**Description of the task**
Transcribe word for word the part of the lines that opens with the line containing "The photo shows a pressure gauge. What pressure, in kPa, does" and closes with the line containing "I read value=7200 unit=rpm", including both of those lines. Leave the pictures out of your answer.

**Records to use**
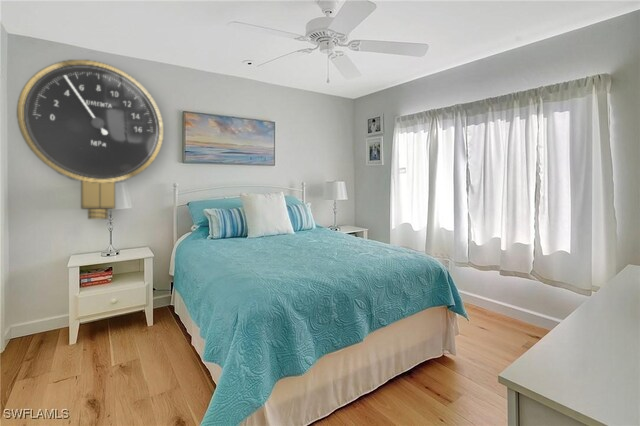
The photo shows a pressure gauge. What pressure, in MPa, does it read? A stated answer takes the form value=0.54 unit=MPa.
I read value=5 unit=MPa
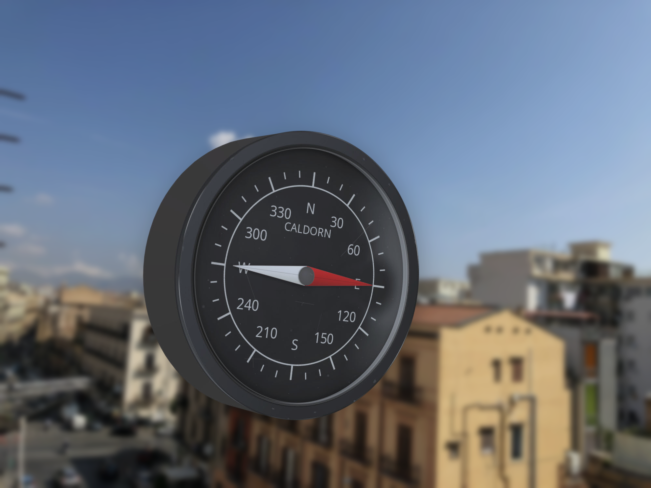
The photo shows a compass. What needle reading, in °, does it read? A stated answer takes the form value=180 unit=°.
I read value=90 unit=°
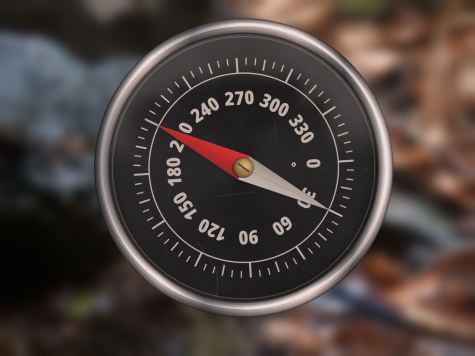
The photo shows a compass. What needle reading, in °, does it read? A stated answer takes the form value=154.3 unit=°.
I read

==

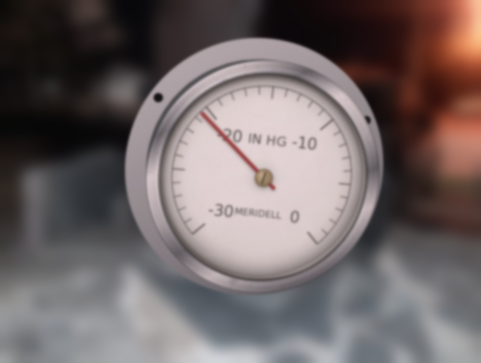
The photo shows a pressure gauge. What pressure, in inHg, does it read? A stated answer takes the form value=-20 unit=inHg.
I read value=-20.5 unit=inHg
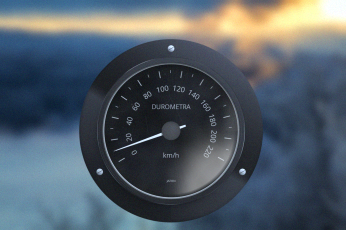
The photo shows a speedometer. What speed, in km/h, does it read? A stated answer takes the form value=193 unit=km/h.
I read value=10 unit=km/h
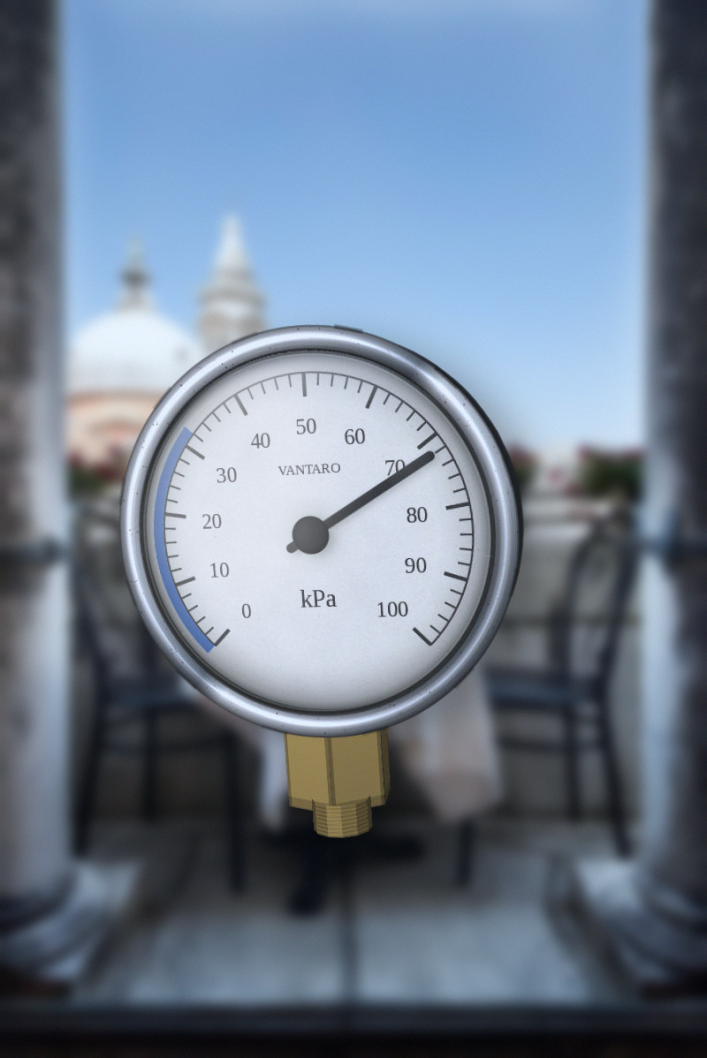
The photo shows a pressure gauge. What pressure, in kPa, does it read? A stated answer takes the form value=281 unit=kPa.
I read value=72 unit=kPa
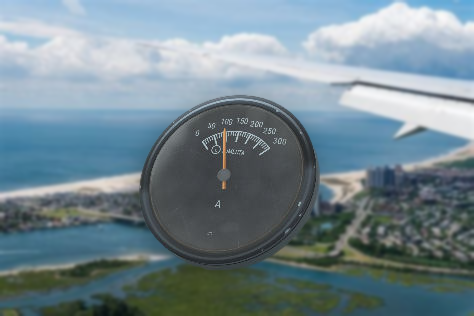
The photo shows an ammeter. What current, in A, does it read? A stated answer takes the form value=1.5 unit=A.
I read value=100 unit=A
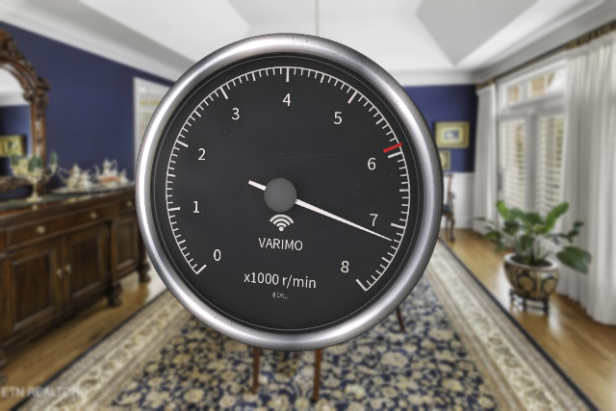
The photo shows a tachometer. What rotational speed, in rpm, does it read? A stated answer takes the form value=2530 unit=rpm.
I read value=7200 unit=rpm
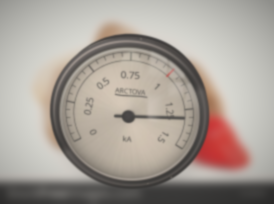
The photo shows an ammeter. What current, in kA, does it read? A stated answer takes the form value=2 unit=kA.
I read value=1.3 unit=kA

==

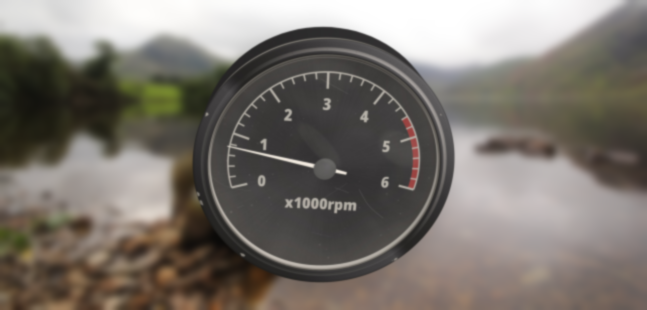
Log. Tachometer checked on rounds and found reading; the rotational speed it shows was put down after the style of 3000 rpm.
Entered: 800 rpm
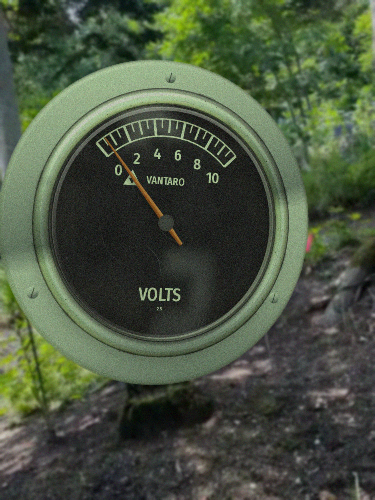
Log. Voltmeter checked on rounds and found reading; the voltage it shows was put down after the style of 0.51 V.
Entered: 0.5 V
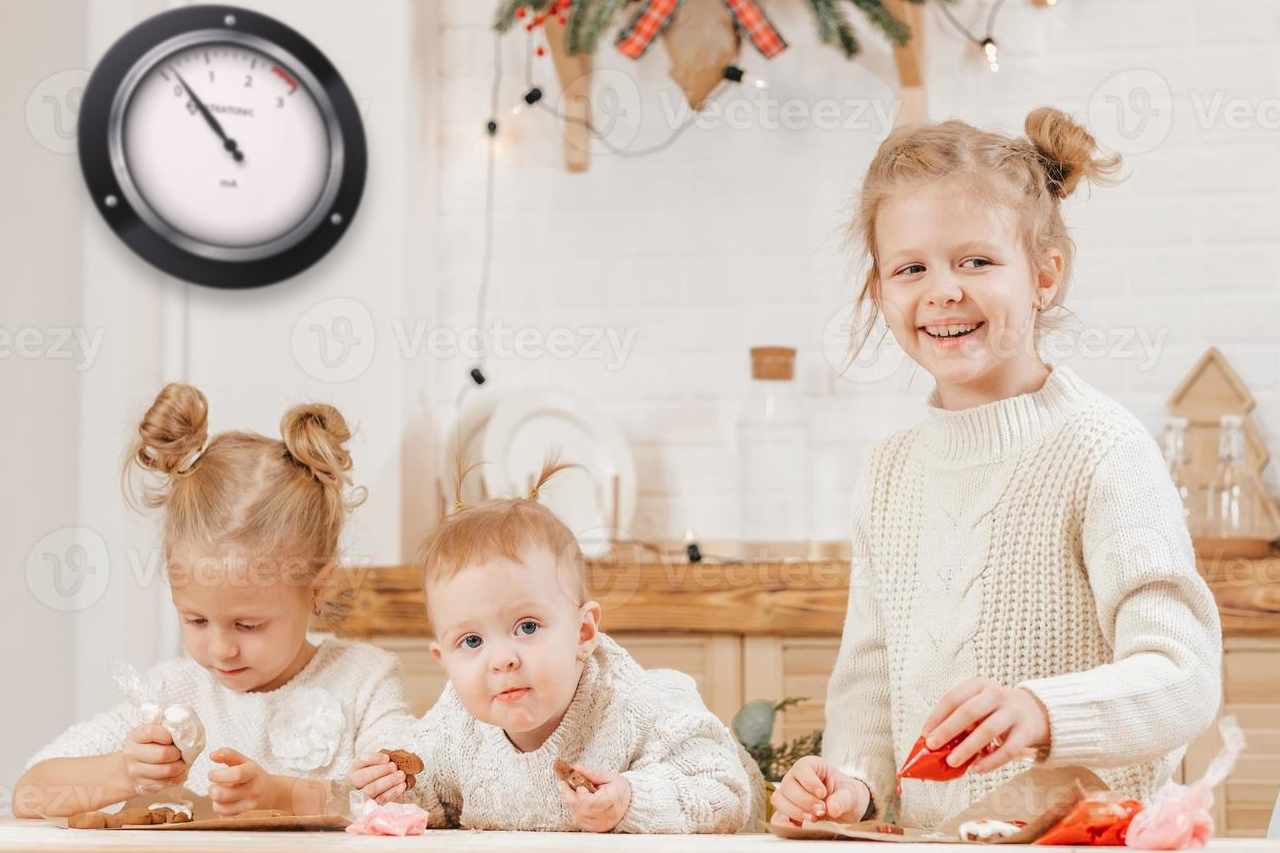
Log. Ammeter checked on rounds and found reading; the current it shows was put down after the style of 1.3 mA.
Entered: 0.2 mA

**Your response**
The photo shows a pressure gauge. What pressure, in kPa, does it read? A stated answer takes the form value=281 unit=kPa.
I read value=72 unit=kPa
The photo shows an ammeter. What current, in A, does it read? A stated answer takes the form value=1.5 unit=A.
I read value=100 unit=A
The photo shows a tachometer. What rotational speed, in rpm, does it read? A stated answer takes the form value=2530 unit=rpm.
I read value=7200 unit=rpm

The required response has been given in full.